For many people owning a home is their greatest asset. It’s important to understand the mortgage loan process if owning a home is your goal. There’s a lot of information to digest during the financing process but the basic information starts with the type of mortgage loan – Conventional or FHA.
It may not always seem clear whether to apply for a FHA loan or Conventional loan. The features of each mortgage loan may have an impact on your interest rate, the amount of your monthly payment and your overall cost of borrowing.
With conventional loans consumers must have good credit histories and a down payment of at least 20% to avoid paying private mortgage insurance (PMI).
On the other hand there are FHA loans which don't require good credit histories or such a large down payment. FHA loans are available to everyone, not just first-time home buyers. If you’ve purchased a home before, you may qualify for FHA.
Here are 5 reasons to get an FHA loan
1. Good credit is not required. The major advantage to selecting an FHA loan is easier credit requirements. Lower credit scores are allowed, in fact credit scores can go as low as 500 although individual FHA lenders can set higher guidelines of at least 580.
2. Low down payment required. FHA requires a lower down payment amount. With as little as 3.5 percent down, you can obtain a mortgage through FHA. Borrowers can use gift money for the down payment.
3. Major credit problems okay. Following a major credit issue like bankruptcy or foreclosure, consumers don't have to wait as long to obtain a mortgage loan through FHA. For instance, the bankruptcy timeframe is 2 years and if you’ve had a foreclosure due to loss of income the timeframe is 1 year.
4. Higher debt allowed. FHA loans are not limited to 36 percent for debt-to-income ratio like conventional loans.
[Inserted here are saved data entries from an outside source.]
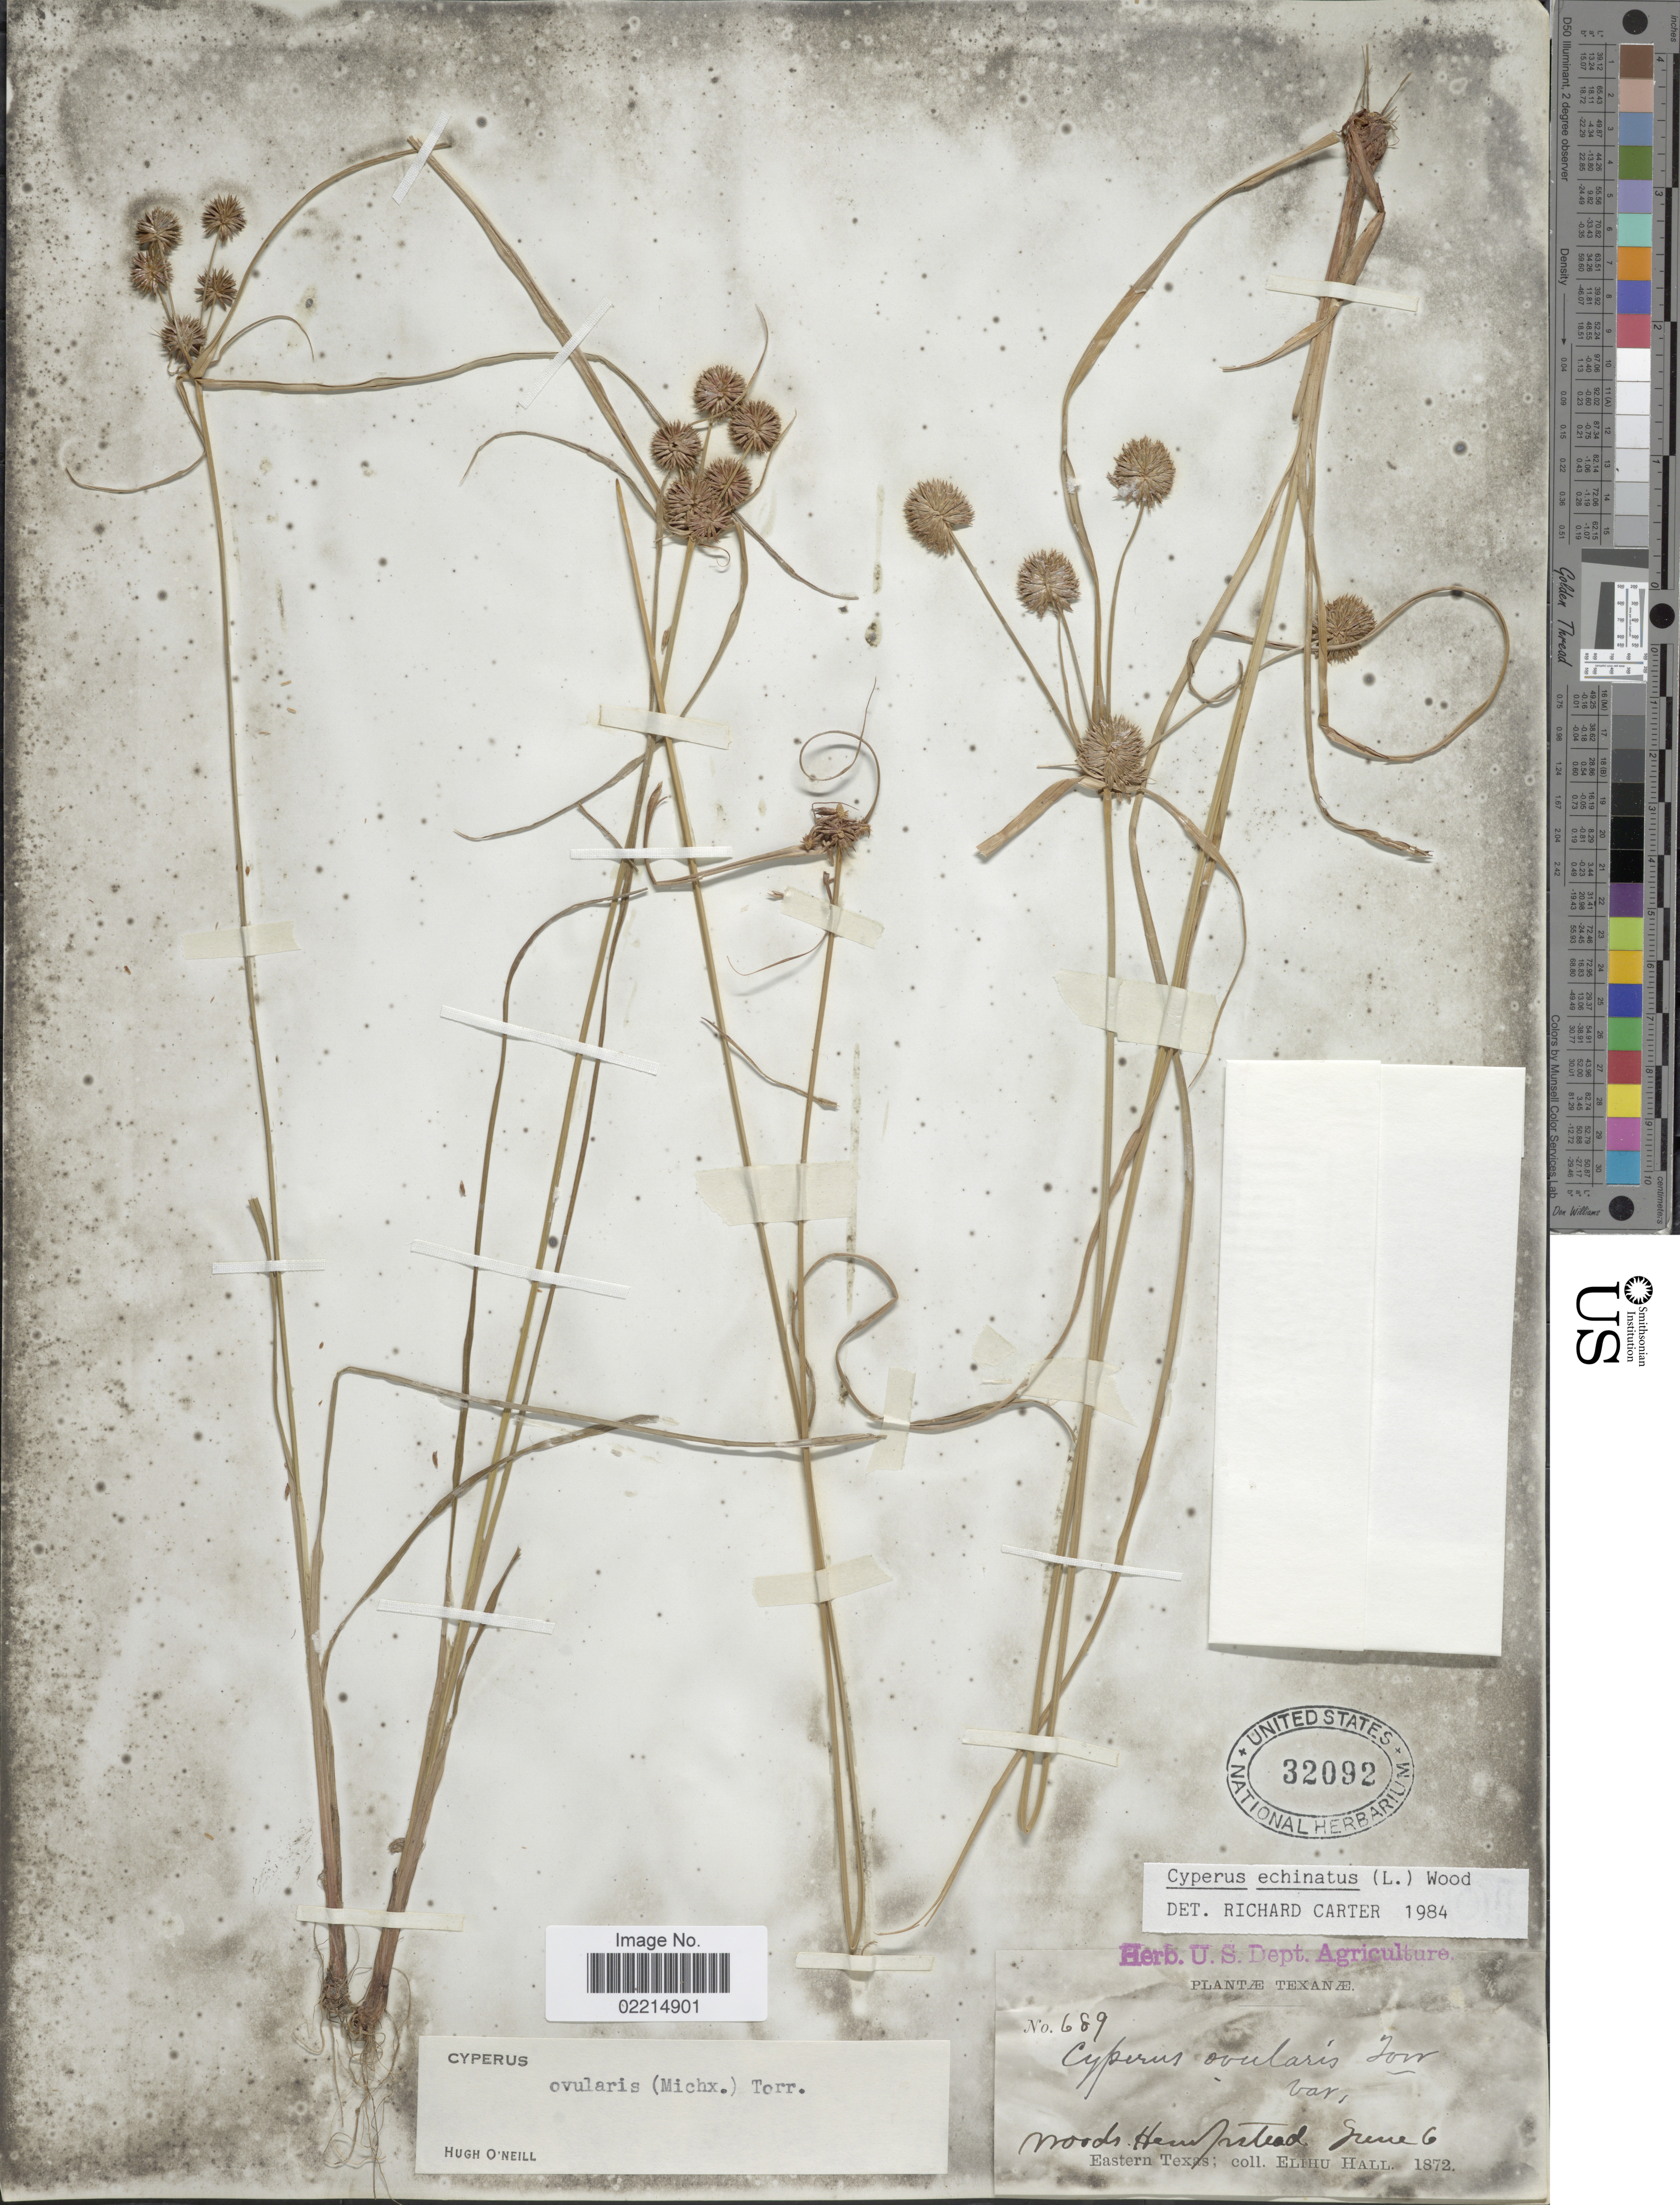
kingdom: Plantae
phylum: Tracheophyta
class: Liliopsida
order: Poales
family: Cyperaceae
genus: Cyperus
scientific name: Cyperus echinatus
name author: (L.) Alph. Wood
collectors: E. Hall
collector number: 689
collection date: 1872-06-06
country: United States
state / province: Texas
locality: Eastern Texas, woods Hempstead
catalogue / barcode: US 32092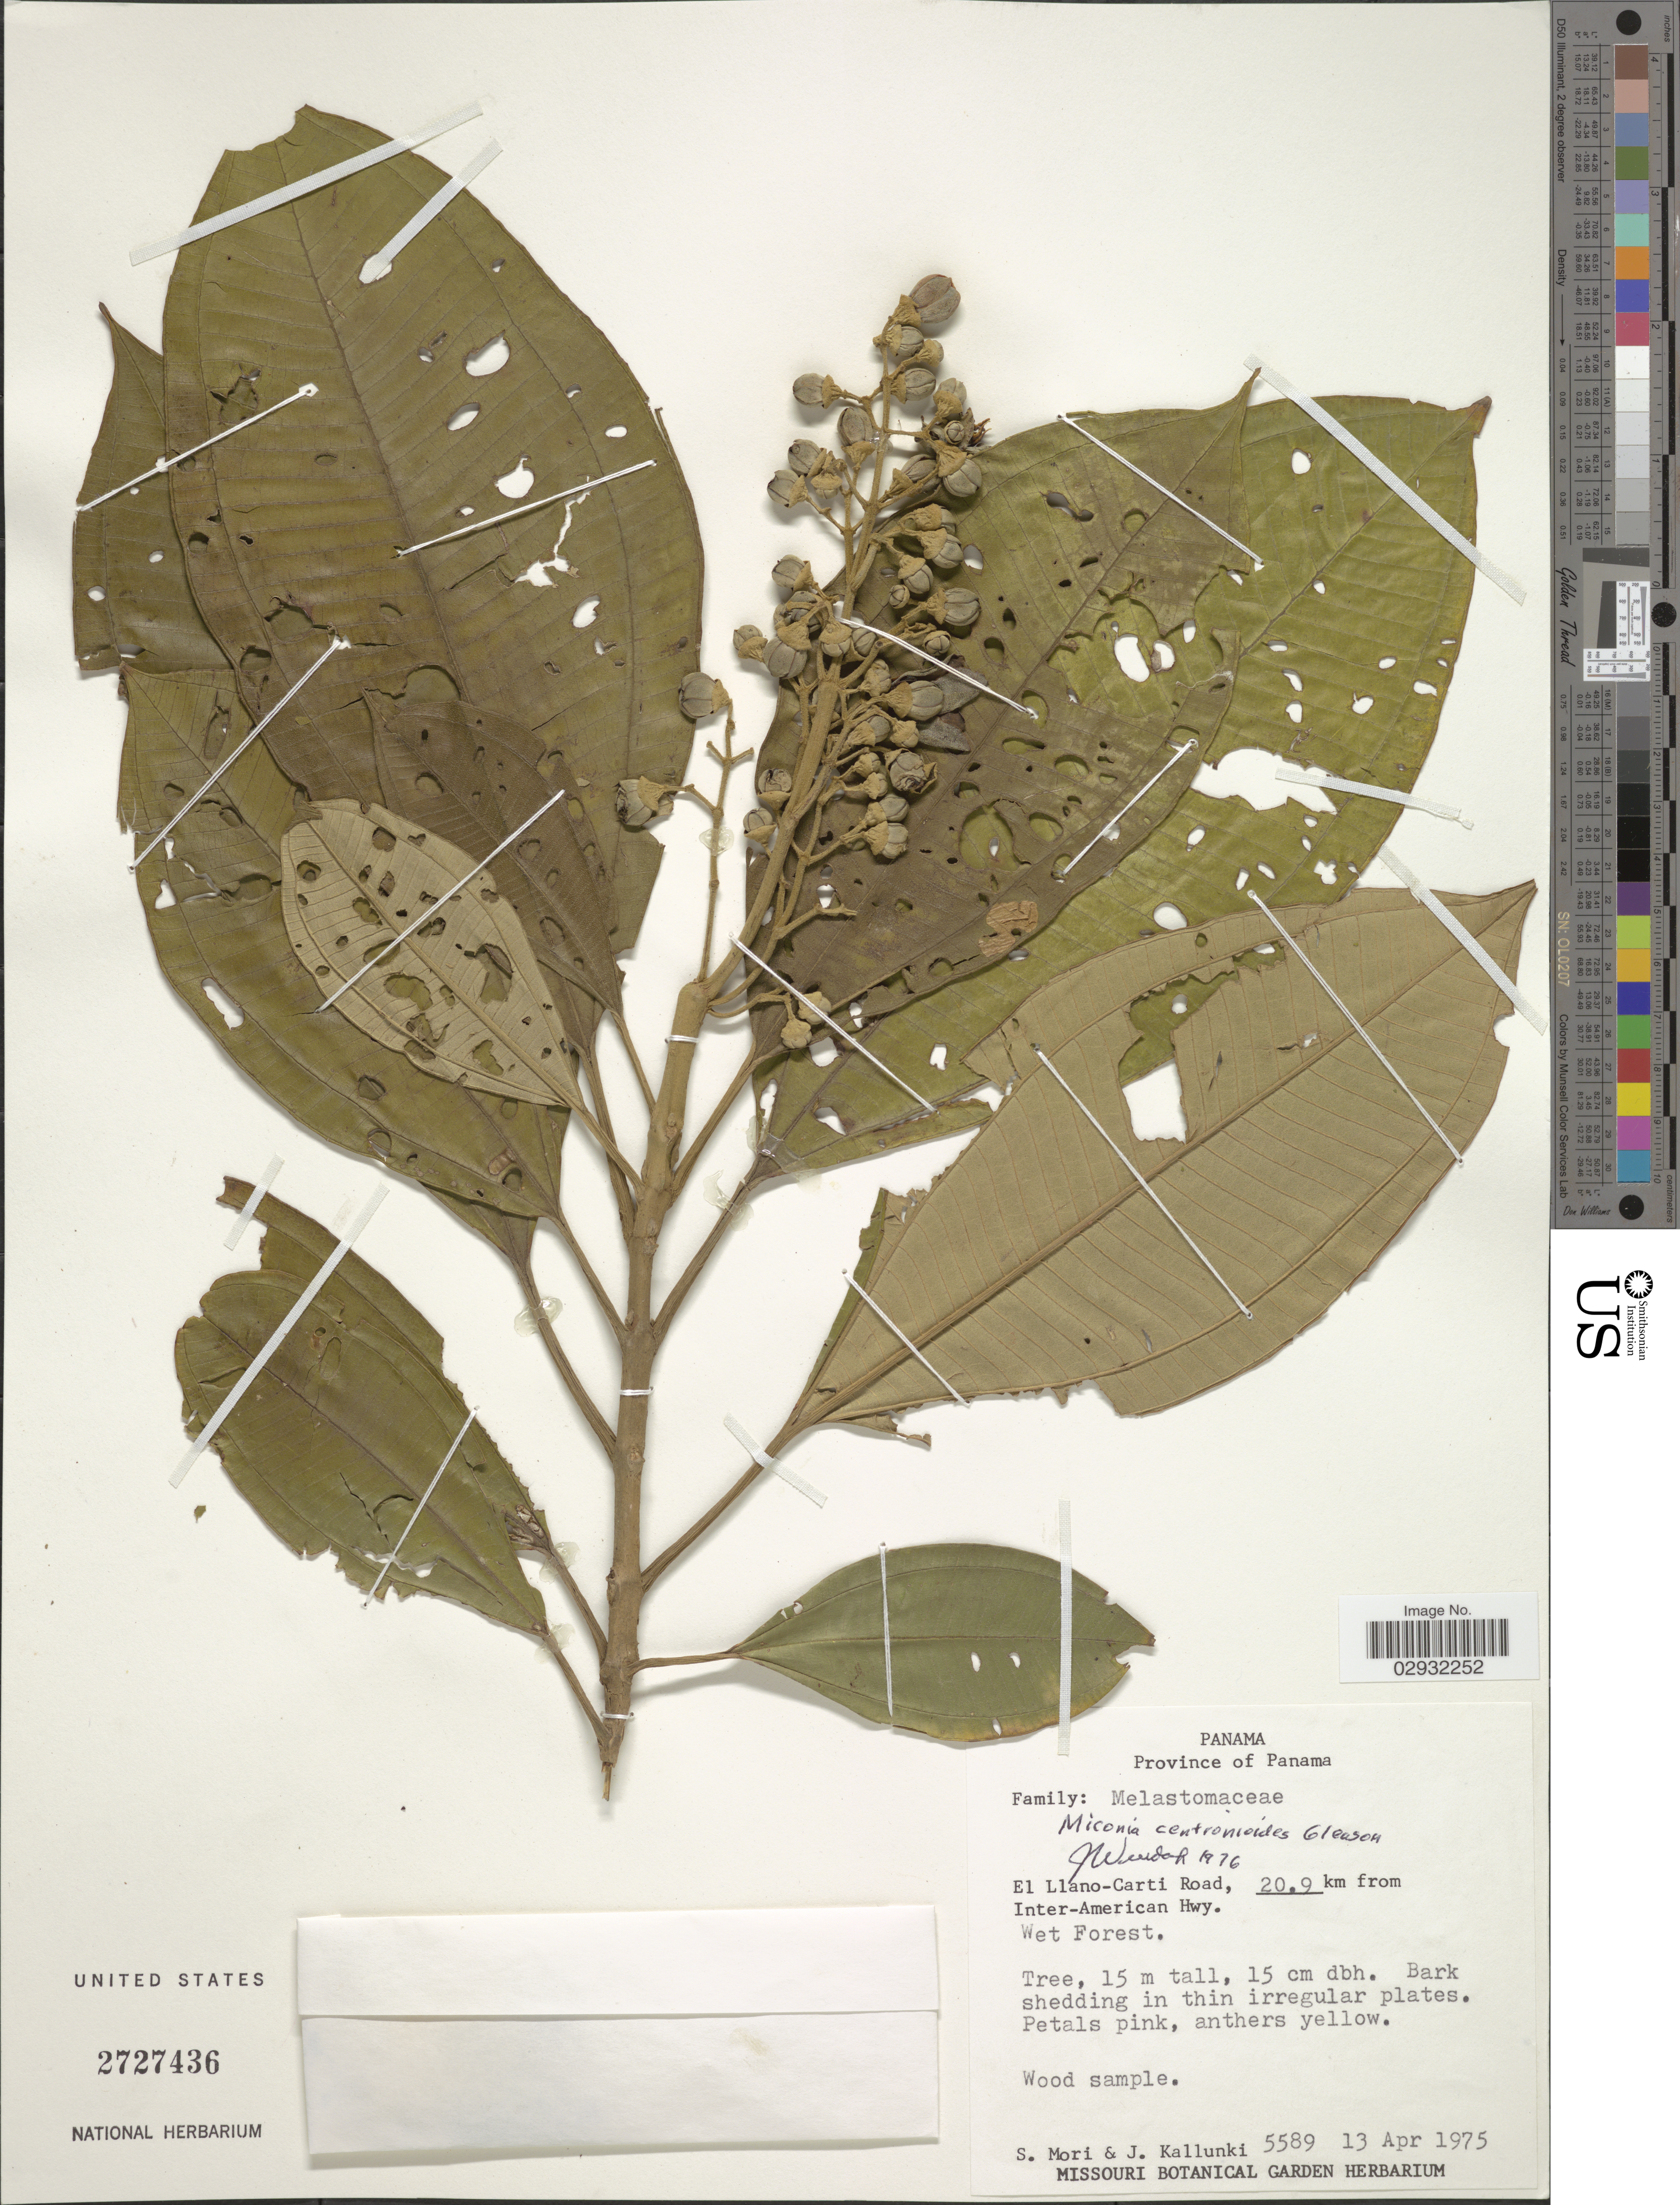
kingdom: Plantae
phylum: Tracheophyta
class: Magnoliopsida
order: Myrtales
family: Melastomataceae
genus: Miconia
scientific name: Miconia centronioides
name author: Gleason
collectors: S. Mori & J. Kallunki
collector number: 5589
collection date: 1975-04-13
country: Panama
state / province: Panamá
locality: El Llano-Carti Road, 20.9 km from Inter-American Hwy.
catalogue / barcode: US 2727436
Debt-to-income (DTI) ratios measures a consumer's ability to pay off a mortgage loan or other debt. Lenders consider debt-to-income ratios to be as important, if no more, than credit scores.
One considers mortgage debt relative to income. The other looks at how much overall debt–mortgage, credit card, auto and student loan debt–a consumer has compared to his income. The higher a person's debt-to-income ratios, the bigger credit risk lenders consider them.
FHA’s debt-to-income ratios are more generous, at 43 percent, than the ones set by underwriters for conventional mortgage loans. In fact, under certain circumstances, FHA can go as high as 45% DTI.
5. Non-occupant co-borrower (relative) may be used for qualifying. FHA allows a co-applicant to help you qualify even if the person doesn't live in the home. A co-borrower can help make up for a poor or limited credit history (not due to a BK or foreclosure), heavy debt or limited savings.
FHA Fannie Mae HomeReady Program allows lenders to include income from non-borrowers within a household, such as extended family members, toward qualifying for a mortgage loan. The HomeReady program opens mortgage access to a segment of the population that doesn’t fit the typical family structure.
Who qualifies for an FHA loan?
Homebuyers with at least 3.5% of the purchase price of a property will also need to:
- Provide a valid Social Security number.
- Proof of U.S. citizenship, evidence of legal permanent residency or eligibility to work in the U.S.
- Be of age to sign a mortgage contract under your state’s borrowing laws.
- Purchase a one- to four-unit property.
- Find a list of FHA approved lenders at: HUD Lender List.
Drawbacks of FHA mortgage loans
There are a few drawbacks to FHA loans — the main one being high mortgage insurance fees. The upfront and monthly mortgage insurance premiums are some of the highest of any loan type and mortgage insurance remains for the life of the loan in most cases. FHA annual mortgage premiums are paid in 12 monthly installments every year, and are paid on top of principal, interest and insurance. For new FHA loans, they last for the entire life of the loan, regardless of whether you have more than 20 percent equity in your home.
Currently the mortgage insurance premiums range from 1.35 percent to 0.75 percent for loans with less than 5 percent down, and from 1.30 percent to 0.8 percent for loans with more than 5 percent down. But there is way out. Once you establish a good credit history and build up 20% equity in your home, you can refinance into a conventional loan in order to cancel mortgage insurance.